I threw myself into work at the white room with a new passion. What more likely place for the light of certainty to dawn? The professor flew into one of his sudden fits of irritation.
– What is exact in numbers, he said, except their own exactitude?
– No, I said, no, not the numbers themselves, but …
He folded his stubby arms and glared at me like a vexed owl. His right eye-socket was larger than the left, it always made him look as if he were wearing a monocle.
– Well? he said. What, tell me.
– I don’t know, I said. Something else.
He snorted.
– What else is there, but numbers?
The printer sprang into clattering life, he turned to it with a scowl. Leitch looked at me sidelong and sneered, slipping a piece of chocolate into that little pink prehensile mouth.

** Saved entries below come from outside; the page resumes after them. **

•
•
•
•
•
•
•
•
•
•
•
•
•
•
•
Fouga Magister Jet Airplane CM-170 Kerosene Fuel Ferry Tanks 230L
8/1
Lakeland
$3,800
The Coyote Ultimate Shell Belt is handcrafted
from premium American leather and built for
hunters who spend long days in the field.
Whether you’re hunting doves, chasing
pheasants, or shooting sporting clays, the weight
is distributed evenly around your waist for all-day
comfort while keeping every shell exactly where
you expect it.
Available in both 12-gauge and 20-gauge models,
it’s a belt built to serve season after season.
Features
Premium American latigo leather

That was the night Miss Hackett came
to see us. She was a thin tall woman of middle age with a prominent sharp face and lacquered brass hair. She put her head around the door that led from the offices upstairs, with a smile that was at once both arch and roguish. Leitch, slumped at the console, sat upright hastily and stared at her. She came in and shut the door behind her and advanced on him purposefully, with a hand thrust out, still playfully smiling, her lips compressed, as if we were children and she had slipped into the nursery to bring us a treat. She wore a tweed business suit and a white blouse with ruffles at the throat. She had a mannish walk, her high heels coming down briskly on the floor in a series of sharp, smart blows. Leitch got to his feet, stuffing the empty wrapper from the chocolate bar into his pocket with surreptitious haste. She stopped in front of him with a snap.
– Mr Cossack, she said brilliantly. I’m Hackett. So pleased.
There was a smear of lipstick on one of her large front teeth. Leitch tittered in fright and put his hands behind his back.
– Oh! he said. No, I’m not …
A tiny flaw appeared in Miss Hackett’s smile, like a hairline crack in a china cup. She cast a questing glance about her. She had already taken me in, without quite looking directly at me. Professor Kosok came in from the lavatory in the corridor, still fumbling with his flies. For a moment he did not notice her. She waited, beaming, as he shuffled forward. When at last he saw her he stopped short, rearing back a little, his wide eye growing wider. She seized his hand and shook it violently once, as if she were cracking a whip. She seemed to think he must be deaf, for when she spoke she shouted.